Spieth acknowledged he was feeling pretty good about his chances.

“I’m like, ‘Okay, I’m going to have a putt to win the golf tournament,'” the 20-year-old, who had walked over to look at Reed’s ball in the woods, recalled.  “That’s the way I was thinking.”

Spieth was almost at the green when Reed hit his 7-iron. He watched as it glided through the air. Spieth figured it would come up short. But it kept tracking toward the flagstick.

Reed and his caddie/wife Justine moments after the winning shot.

Reed and his caddie/wife Justine moments after the winning shot.

“Wow, that looks really good,” Spieth remembers thinking, “crazy” good, he would later say. “… Hit right there and stopped right at the crest of the hill 7 feet away. It was one of the best shots I’ve ever witnessed so obviously he won’t forget it.”

Spieth turned around and gave Reed a thumbs up.

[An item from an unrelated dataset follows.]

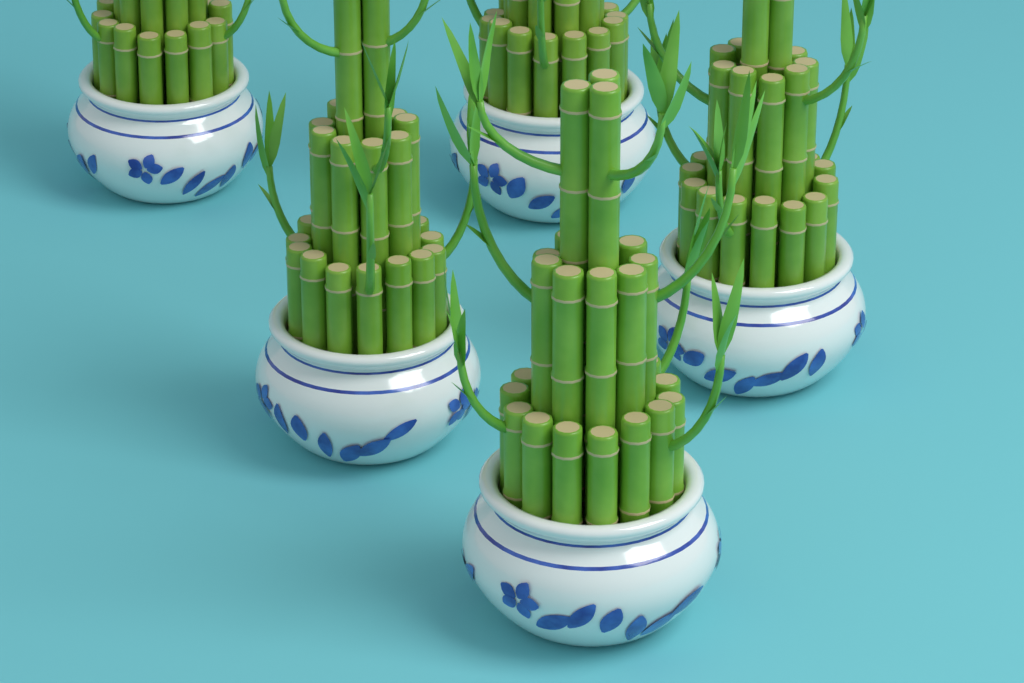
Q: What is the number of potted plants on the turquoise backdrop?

There was still work to be done, of course. Spieth — who had drained a 26-footer for par on the first playoff  hole — putted first, and the ball broke a tad too late, hitting the lip but stubbornly refusing to drop into the hole.

But Reed’s 7-footer — which “felt like it was 40,” he said — was on the mark.

In that instant, Reed’s life changed.

The man who survived six Monday qualifiers last year now has job security for two more. He’s in two majors — including the Masters he covets so much — and headed to New Jersey on Monday in a private plane to play in the FedExCup Playoffs for the first time. He enters The Barclays ranked 22nd and assured of at least three Playoffs starts, too.

“I have all the momentum in the world coming off a win, playing like I have,” said Reed, who has now finished 10th or better in his last three starts. “… I have nothing to lose.  I secured literally every goal that we had this year.

“… The confidence is out of the roof. I can’t wait to play next week. I have to come off my high, that’s for sure and I’m going to try to do that tomorrow.”

By Tuesday, though, Reed will get in a practice round at Liberty National and go back to doing what he does best

“Just grinding, working hard, you know, and enjoying the time I have with my wife out there with me,” Reed said.